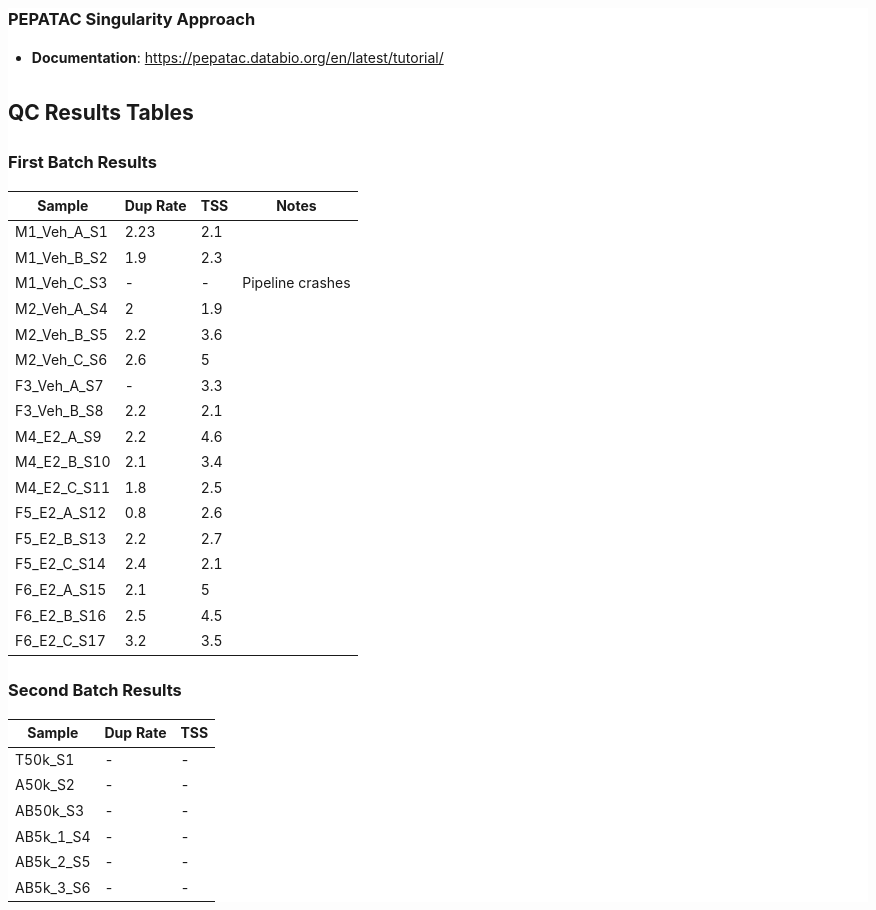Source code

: ### PEPATAC Singularity Approach
- **Documentation**: https://pepatac.databio.org/en/latest/tutorial/

## QC Results Tables

### First Batch Results
| Sample      | Dup Rate | TSS | Notes           |
|-------------|----------|-----|-----------------|
| M1_Veh_A_S1 | 2.23     | 2.1 |                 |
| M1_Veh_B_S2 | 1.9      | 2.3 |                 |
| M1_Veh_C_S3 | -        | -   | Pipeline crashes|
| M2_Veh_A_S4 | 2        | 1.9 |                 |
| M2_Veh_B_S5 | 2.2      | 3.6 |                 |
| M2_Veh_C_S6 | 2.6      | 5   |                 |
| F3_Veh_A_S7 | -        | 3.3 |                 |
| F3_Veh_B_S8 | 2.2      | 2.1 |                 |
| M4_E2_A_S9  | 2.2      | 4.6 |                 |
| M4_E2_B_S10 | 2.1      | 3.4 |                 |
| M4_E2_C_S11 | 1.8      | 2.5 |                 |
| F5_E2_A_S12 | 0.8      | 2.6 |                 |
| F5_E2_B_S13 | 2.2      | 2.7 |                 |
| F5_E2_C_S14 | 2.4      | 2.1 |                 |
| F6_E2_A_S15 | 2.1      | 5   |                 |
| F6_E2_B_S16 | 2.5      | 4.5 |                 |
| F6_E2_C_S17 | 3.2      | 3.5 |                 |

### Second Batch Results
| Sample     | Dup Rate | TSS |
|------------|----------|-----|
| T50k_S1    | -        | -   |
| A50k_S2    | -        | -   |
| AB50k_S3   | -        | -   |
| AB5k_1_S4  | -        | -   |
| AB5k_2_S5  | -        | -   |
| AB5k_3_S6  | -        | -   |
------------------------------------------------
Reproduce the source text of all the records above line for line, keeping every character unchanged, and leave the pictures out of your answer.

Source code

: ### PEPATAC Singularity Approach
- **Documentation**: https://pepatac.databio.org/en/latest/tutorial/

## QC Results Tables

### First Batch Results
| Sample      | Dup Rate | TSS | Notes           |
|-------------|----------|-----|-----------------|
| M1_Veh_A_S1 | 2.23     | 2.1 |                 |
| M1_Veh_B_S2 | 1.9      | 2.3 |                 |
| M1_Veh_C_S3 | -        | -   | Pipeline crashes|
| M2_Veh_A_S4 | 2        | 1.9 |                 |
| M2_Veh_B_S5 | 2.2      | 3.6 |                 |
| M2_Veh_C_S6 | 2.6      | 5   |                 |
| F3_Veh_A_S7 | -        | 3.3 |                 |
| F3_Veh_B_S8 | 2.2      | 2.1 |                 |
| M4_E2_A_S9  | 2.2      | 4.6 |                 |
| M4_E2_B_S10 | 2.1      | 3.4 |                 |
| M4_E2_C_S11 | 1.8      | 2.5 |                 |
| F5_E2_A_S12 | 0.8      | 2.6 |                 |
| F5_E2_B_S13 | 2.2      | 2.7 |                 |
| F5_E2_C_S14 | 2.4      | 2.1 |                 |
| F6_E2_A_S15 | 2.1      | 5   |                 |
| F6_E2_B_S16 | 2.5      | 4.5 |                 |
| F6_E2_C_S17 | 3.2      | 3.5 |                 |

### Second Batch Results
| Sample     | Dup Rate | TSS |
|------------|----------|-----|
| T50k_S1    | -        | -   |
| A50k_S2    | -        | -   |
| AB50k_S3   | -        | -   |
| AB5k_1_S4  | -        | -   |
| AB5k_2_S5  | -        | -   |
| AB5k_3_S6  | -        | -   |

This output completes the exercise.